Show, with proof, that the minimum value of $c$ such that $c^n + 2014$ has all digits less than 5, where $c, n \in \mathbb N$, for all values of $n$

Question

Question: Determine, with proof, the minimum value of $c$ such that $c^n + 2014$ has all digits less than 5, where $c, n \in \mathbb N$ for all possible values of $n$. Note that $\mathbb N$ does not include $0$. In other words, $c,n$ shall not assume the value of $0$ or anything lesser than $1$ in general.

For the first $10$ positive integers, we know that

In the following lines, any power refers to any positive power $\geqslant 1$

• $1$ raised to any power always results in $1$, and consequently, the unit digit is also $1$
• $2$ and $8$ raised to any power results in $2$, $4$, $8$, $6$ or $8$ at the unit's place
• $3$ and $7$ raised to any power results in $3$, $9$, $7$ or $1$ at the unit's place
• $4$ raised to any power results in $4$ or $6$ at the unit's place
• $5$ raised to any power results in $5$ at the unit's place
• $6$ raised to any power results in $6$ at the unit's place
• $9$ raised to any power results in $1$ or $9$ at the unit's place

Since we are asked to find the minimum value of $c$, we shall start from 1 and establish certain facts on the way as we progress to greater values of $c$.

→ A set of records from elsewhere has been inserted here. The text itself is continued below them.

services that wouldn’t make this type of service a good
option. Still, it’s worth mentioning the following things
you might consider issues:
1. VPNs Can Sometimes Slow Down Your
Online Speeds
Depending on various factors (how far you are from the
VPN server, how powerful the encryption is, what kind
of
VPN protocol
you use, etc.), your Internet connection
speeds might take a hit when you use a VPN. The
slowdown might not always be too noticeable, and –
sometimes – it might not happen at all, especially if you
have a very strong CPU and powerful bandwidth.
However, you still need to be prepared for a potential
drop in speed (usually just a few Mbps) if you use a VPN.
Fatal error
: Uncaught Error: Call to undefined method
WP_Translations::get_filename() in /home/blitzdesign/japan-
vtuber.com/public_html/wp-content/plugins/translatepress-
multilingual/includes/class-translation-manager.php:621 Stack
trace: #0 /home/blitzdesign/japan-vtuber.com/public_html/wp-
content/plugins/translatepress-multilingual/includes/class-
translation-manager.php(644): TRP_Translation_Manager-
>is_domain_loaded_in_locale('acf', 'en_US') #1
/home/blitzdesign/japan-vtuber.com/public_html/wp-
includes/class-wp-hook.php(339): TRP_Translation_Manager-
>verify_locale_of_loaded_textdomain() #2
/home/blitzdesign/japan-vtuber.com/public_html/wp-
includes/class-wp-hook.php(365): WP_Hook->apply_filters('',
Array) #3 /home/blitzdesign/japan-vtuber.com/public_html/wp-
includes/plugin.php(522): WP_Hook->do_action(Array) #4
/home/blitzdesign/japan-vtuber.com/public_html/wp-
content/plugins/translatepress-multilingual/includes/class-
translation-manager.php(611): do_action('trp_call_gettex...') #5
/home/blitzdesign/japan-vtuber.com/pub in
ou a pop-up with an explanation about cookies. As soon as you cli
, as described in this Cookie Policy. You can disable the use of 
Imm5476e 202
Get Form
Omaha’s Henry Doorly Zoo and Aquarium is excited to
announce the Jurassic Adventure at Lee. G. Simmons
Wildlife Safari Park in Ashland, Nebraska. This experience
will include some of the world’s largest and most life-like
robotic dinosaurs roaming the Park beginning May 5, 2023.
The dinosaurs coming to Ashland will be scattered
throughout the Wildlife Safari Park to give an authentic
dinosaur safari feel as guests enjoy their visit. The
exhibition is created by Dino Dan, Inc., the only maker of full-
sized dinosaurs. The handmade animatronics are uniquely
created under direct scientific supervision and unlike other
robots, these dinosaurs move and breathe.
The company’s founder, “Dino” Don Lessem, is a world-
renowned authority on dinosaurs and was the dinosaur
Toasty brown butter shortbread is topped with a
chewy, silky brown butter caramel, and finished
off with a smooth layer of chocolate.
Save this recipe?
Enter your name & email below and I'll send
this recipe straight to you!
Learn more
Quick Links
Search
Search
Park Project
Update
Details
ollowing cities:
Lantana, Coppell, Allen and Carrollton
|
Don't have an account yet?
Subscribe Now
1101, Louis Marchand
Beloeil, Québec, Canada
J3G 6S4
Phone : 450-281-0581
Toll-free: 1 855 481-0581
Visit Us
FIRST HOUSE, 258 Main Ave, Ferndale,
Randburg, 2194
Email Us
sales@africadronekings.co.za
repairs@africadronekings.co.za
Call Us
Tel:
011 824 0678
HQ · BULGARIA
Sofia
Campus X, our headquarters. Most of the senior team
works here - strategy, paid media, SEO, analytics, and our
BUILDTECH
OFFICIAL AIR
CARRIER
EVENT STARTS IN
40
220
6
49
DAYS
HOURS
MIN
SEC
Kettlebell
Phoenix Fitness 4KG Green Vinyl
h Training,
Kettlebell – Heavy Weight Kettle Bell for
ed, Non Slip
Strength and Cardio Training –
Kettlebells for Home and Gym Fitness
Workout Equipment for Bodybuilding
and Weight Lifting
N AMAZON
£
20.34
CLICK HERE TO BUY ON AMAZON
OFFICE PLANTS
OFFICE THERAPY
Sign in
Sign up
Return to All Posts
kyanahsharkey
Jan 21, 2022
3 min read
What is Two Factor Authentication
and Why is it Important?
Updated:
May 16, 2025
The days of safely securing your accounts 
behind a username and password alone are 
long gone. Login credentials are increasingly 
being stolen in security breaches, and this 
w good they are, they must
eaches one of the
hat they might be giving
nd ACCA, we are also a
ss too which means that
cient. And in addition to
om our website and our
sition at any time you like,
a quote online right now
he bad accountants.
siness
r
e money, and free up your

The unit digit of whichever value of $c$ we choose should be such that

• it either always ends in $0$ and
• contains no other digit at places other than the unit place which are greater than $3$.

From the above list, we see that none of the single-digit numbers fulfill this requirement. Hence, the immediate smallest positive integer that we have is $10$.

Now, we know $10$ raised to any power always results in $0$ at the unit's digit and the only other digit present in any number $k = 10^n$ is $1$ and even if we add $1$ to any of the digits in $2014$, the condition of having digits $\lt 5$ in the resulting number is maintained. Hence, $10$ is the minimum value of $c$.

This is my proof for the problem stated in the title. Is it correct / self-explanatory / un-assuming ?

Answer 1

Yes, your answer is correct, but it can be simplified.

It is easy to verify that $10$ works (assuming that $\mathbb N$ is the positive integers - nothing works if $n$ can be $0$).

Now $1$ to $5$ don't work because taking $n=1$ we have a value between $2015$ and $2019$ - the units digit is too big.

Also, $6$ to $9$ don't work, because taking $n=2$ we have a value between $2050$ and $2095$ - the tens digit is too big.